“What’s the difference between Brussels sprouts and bogies?”, goes the old joke, (You can’t get kids to eat Brussels sprouts!), and for many years these particular little green balls have divided households, especially during the festive season.
In my house, tradition called for sprouts on the plate, even if the kids left them there. Every other year it was the subject of a running battle between my grandmother and me. As a small child, I would absolutely refuse to eat them; boiled, as they were back then, with the mystifying cross cut in the base. A bit like I do now, my Gran abhorred food waste, and loathed the fact that the sprouts would sit, untouched, on my plate. Unlike me, Gran did not do creative things with leftovers. She would threaten to give me those emerald cannon balls for the next meal, and the next, thinking that I would capitulate at some point and eat them. I was made of much stubboner stuff, and we would grumble and mutter at each other, while the sprouts festered somewhere (usually in the dog).

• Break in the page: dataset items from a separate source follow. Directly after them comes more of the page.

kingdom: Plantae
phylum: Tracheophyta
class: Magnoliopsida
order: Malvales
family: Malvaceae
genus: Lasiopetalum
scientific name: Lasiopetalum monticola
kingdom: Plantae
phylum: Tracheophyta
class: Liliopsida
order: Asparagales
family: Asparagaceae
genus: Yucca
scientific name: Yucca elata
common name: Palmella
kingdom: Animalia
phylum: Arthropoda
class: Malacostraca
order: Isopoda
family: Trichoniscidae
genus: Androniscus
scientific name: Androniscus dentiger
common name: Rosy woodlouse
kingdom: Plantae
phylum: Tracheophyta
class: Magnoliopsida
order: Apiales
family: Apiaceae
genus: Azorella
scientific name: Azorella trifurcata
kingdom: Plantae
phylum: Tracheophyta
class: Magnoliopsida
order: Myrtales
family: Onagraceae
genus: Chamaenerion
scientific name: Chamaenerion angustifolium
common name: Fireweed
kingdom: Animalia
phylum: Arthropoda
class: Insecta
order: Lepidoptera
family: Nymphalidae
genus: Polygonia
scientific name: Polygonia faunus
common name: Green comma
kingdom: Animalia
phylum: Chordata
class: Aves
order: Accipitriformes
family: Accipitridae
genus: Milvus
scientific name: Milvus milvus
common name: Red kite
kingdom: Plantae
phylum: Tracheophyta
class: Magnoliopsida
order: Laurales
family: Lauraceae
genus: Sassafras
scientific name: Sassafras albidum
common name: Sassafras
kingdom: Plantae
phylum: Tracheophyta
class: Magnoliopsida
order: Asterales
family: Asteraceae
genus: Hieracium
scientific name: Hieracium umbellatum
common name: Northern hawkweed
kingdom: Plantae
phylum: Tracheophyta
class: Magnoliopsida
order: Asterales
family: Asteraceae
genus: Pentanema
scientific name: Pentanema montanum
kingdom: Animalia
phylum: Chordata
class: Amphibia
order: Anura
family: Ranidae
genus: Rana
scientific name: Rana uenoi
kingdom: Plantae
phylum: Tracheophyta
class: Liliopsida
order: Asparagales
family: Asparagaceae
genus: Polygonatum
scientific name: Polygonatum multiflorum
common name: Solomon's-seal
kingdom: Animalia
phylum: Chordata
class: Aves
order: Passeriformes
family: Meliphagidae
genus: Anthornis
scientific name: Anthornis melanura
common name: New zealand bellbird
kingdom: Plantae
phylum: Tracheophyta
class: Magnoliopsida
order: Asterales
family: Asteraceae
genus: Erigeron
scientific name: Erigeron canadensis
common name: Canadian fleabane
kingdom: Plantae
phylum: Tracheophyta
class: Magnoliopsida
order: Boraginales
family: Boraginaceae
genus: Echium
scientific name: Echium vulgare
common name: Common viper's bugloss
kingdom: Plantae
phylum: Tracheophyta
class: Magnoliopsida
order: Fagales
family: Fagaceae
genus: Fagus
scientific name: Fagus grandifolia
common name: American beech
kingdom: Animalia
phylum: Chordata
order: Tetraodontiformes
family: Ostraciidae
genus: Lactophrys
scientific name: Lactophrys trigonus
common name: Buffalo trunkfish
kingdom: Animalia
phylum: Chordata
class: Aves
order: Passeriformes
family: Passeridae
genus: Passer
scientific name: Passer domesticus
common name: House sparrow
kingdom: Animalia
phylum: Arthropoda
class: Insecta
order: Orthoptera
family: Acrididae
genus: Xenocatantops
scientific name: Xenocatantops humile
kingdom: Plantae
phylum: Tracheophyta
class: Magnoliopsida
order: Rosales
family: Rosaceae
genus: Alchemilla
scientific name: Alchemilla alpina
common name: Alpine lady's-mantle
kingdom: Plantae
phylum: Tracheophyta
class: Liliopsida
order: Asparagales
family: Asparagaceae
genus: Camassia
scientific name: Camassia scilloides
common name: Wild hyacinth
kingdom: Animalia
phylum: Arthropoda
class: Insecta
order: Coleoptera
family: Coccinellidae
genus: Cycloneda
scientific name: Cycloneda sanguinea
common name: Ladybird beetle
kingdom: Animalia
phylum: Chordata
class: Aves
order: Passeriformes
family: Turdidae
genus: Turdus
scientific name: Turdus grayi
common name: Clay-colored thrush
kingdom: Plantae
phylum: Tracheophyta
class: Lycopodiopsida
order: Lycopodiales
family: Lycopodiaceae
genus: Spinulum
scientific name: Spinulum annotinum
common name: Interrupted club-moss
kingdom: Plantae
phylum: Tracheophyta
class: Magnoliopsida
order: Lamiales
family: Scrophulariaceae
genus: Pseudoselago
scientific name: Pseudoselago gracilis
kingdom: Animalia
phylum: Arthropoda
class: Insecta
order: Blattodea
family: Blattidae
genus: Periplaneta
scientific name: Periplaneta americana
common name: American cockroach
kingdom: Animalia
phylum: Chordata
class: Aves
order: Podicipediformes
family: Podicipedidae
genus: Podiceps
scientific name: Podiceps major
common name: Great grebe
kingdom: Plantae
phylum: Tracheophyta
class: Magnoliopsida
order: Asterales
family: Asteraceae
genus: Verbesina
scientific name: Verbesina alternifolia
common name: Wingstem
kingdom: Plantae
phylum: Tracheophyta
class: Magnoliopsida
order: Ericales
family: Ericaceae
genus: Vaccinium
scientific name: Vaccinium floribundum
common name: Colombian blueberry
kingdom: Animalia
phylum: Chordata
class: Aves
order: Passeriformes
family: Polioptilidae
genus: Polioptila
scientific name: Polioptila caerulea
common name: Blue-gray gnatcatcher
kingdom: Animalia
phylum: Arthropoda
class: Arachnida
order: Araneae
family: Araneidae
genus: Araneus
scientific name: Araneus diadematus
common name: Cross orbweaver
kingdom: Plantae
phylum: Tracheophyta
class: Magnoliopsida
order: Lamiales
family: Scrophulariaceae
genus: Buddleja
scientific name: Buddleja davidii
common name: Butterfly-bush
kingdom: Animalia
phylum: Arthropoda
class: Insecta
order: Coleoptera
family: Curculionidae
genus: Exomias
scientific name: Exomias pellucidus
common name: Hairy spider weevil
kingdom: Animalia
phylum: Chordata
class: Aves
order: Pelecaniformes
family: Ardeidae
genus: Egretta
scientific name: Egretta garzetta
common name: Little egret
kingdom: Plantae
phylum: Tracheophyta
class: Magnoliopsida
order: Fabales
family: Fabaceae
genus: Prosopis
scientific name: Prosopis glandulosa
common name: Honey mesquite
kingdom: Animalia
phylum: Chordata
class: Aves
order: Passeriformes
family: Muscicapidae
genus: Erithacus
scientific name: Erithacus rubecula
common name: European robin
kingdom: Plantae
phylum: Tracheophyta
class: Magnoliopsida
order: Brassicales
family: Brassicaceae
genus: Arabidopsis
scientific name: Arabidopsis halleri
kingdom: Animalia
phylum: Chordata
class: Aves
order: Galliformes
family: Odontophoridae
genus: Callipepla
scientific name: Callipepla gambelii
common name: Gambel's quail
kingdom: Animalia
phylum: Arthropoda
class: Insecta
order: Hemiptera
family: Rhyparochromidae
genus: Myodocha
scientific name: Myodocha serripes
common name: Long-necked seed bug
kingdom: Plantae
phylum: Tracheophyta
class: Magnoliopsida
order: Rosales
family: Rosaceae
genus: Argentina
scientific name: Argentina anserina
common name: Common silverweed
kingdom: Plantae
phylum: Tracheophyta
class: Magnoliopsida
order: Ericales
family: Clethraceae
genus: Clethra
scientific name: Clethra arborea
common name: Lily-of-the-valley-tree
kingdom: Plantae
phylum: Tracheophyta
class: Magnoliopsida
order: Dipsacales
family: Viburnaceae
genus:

Nowadays, boiling sprouts is no longer compulsory. I am still not going to plant these in favour of kale, cavalo nero, or purple sprouting broccoli; but if I am presented with a stalk, I will no longer stamp my feet and dig in my heels in a resolve not to get them down my gullet more steadfast than that shown by Gandalf when he faced down the Balrog.
Instead, I have learned that sprouts are better if they see minimal water during the cooking process, and that they should definitely never be allowed to boil in water for any length of time. Indeed, unless you are making a soup of leftovers (of which more later), it is probably best to keep them out of water altogether, after they’ve been washed.
Sprouts are actually delicious, delicate and tender when eaten raw, so they make lovely salads and coleslaws. I think I got this from Nigel Slater, but pomegranate and sprouts are a lovely match in a salad. The sprout tops are also great for this, as they are tender and not as powerful as their smaller, tighter offspring down the stalk.
Cooking them in fat – bacon fat or duck fat is always a winner. I have done a sort of confit with halved sprouts cooked slowly in duck fat, and plenty of thyme, which is pretty good, but not for those looking after their cholesterol.
I also like covering halved sprouts with a cartouche and letting them steam in a cm or so of stock in the bottom of a pan, until the liquid is absorbed. Again, meat stock is better, I often use chicken or ham stock, but vegetable stock is also good for this, if you are a vegetarian. This will take about 5-10 minutes on a medium heat, providing the stock is at simmering point when you add it to the sprouts.
The recipe that I’m about to share is an obvious combination, but it works so well. And you can make a great soup with the leftovers (which I’ll be sharing here soon).
I hope that you have a go with some of these ways to eat Brussels Sprouts. I hope that together we can banish emerald green christmas bombs forever and move towards many more acceptable ways. The only question is, how do you eat yours?
Recipe: Stir Fried Sprouts
10 sweet chestnuts
100 g streaky bacon cut into lardons
400 g Brussels sprouts
A splash of water
If you are using fresh chestnuts, then you will need to peel them, and take off the hairy coating. This is the best method that I have found for peeling them. Once they are peeled, chop them roughly.
In a large frying pan, gently fry the bacon on a low heat, to render off some of the fat, and until the lardons are crispy. Remove to a piece of kitchen towel. Unless your bacon has given off more fat than a duck might, try to retain as much of the fat as you can.
Meanwhile, halve the sprouts, then shred them thinly.
Fry off the chopped chestnuts, until they start to brown. Add the shredded sprouts, and stir until the green brightens a little. Do not let them catch, burnt cabbage is not pleasant. Add a splash of water, and allow it to steam off.
Return the bacon to the pan, and mix well. Serve immediately with a big roast. This year we had a gammon. Don’t worry about the leftovers; soup is always a post Christmas winner.